GIVEN INFORMATION below:

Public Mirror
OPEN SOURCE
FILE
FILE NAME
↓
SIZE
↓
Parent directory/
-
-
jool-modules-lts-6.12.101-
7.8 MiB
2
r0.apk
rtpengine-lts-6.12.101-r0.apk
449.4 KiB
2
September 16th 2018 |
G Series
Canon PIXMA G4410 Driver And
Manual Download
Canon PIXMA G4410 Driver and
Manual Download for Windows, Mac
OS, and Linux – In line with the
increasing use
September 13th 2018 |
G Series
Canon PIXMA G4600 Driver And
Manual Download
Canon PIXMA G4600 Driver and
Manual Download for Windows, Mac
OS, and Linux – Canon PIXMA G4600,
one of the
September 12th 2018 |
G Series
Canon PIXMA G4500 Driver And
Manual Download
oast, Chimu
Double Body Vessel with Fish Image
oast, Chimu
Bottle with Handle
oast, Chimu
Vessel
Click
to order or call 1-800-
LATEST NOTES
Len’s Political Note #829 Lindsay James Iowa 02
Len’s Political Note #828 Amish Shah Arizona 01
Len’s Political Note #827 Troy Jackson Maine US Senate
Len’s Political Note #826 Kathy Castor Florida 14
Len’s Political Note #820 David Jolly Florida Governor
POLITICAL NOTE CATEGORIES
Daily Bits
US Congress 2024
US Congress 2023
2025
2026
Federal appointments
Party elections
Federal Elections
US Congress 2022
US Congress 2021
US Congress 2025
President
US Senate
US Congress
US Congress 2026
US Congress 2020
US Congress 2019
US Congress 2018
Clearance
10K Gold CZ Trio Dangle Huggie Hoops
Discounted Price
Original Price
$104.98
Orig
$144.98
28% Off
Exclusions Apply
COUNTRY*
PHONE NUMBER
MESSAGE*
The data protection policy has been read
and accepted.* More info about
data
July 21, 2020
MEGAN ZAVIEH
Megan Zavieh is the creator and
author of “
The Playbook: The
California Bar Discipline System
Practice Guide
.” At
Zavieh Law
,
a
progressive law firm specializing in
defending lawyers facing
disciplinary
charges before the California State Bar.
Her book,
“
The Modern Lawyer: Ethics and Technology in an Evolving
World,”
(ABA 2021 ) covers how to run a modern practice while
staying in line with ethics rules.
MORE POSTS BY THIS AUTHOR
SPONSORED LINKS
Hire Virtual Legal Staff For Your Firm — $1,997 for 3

End of GIVEN INFORMATION.

_ASSIGNED TASK_.
Please swap "G Series" for "PIXMA Line" in the entries from the start to the line with "LATEST NOTES", and give those lines again with nothing else changed.

_TASK RESULT_.
Public Mirror
OPEN SOURCE
FILE
FILE NAME
↓
SIZE
↓
Parent directory/
-
-
jool-modules-lts-6.12.101-
7.8 MiB
2
r0.apk
rtpengine-lts-6.12.101-r0.apk
449.4 KiB
2
September 16th 2018 |
PIXMA Line
Canon PIXMA G4410 Driver And
Manual Download
Canon PIXMA G4410 Driver and
Manual Download for Windows, Mac
OS, and Linux – In line with the
increasing use
September 13th 2018 |
PIXMA Line
Canon PIXMA G4600 Driver And
Manual Download
Canon PIXMA G4600 Driver and
Manual Download for Windows, Mac
OS, and Linux – Canon PIXMA G4600,
one of the
September 12th 2018 |
PIXMA Line
Canon PIXMA G4500 Driver And
Manual Download
oast, Chimu
Double Body Vessel with Fish Image
oast, Chimu
Bottle with Handle
oast, Chimu
Vessel
Click
to order or call 1-800-
LATEST NOTES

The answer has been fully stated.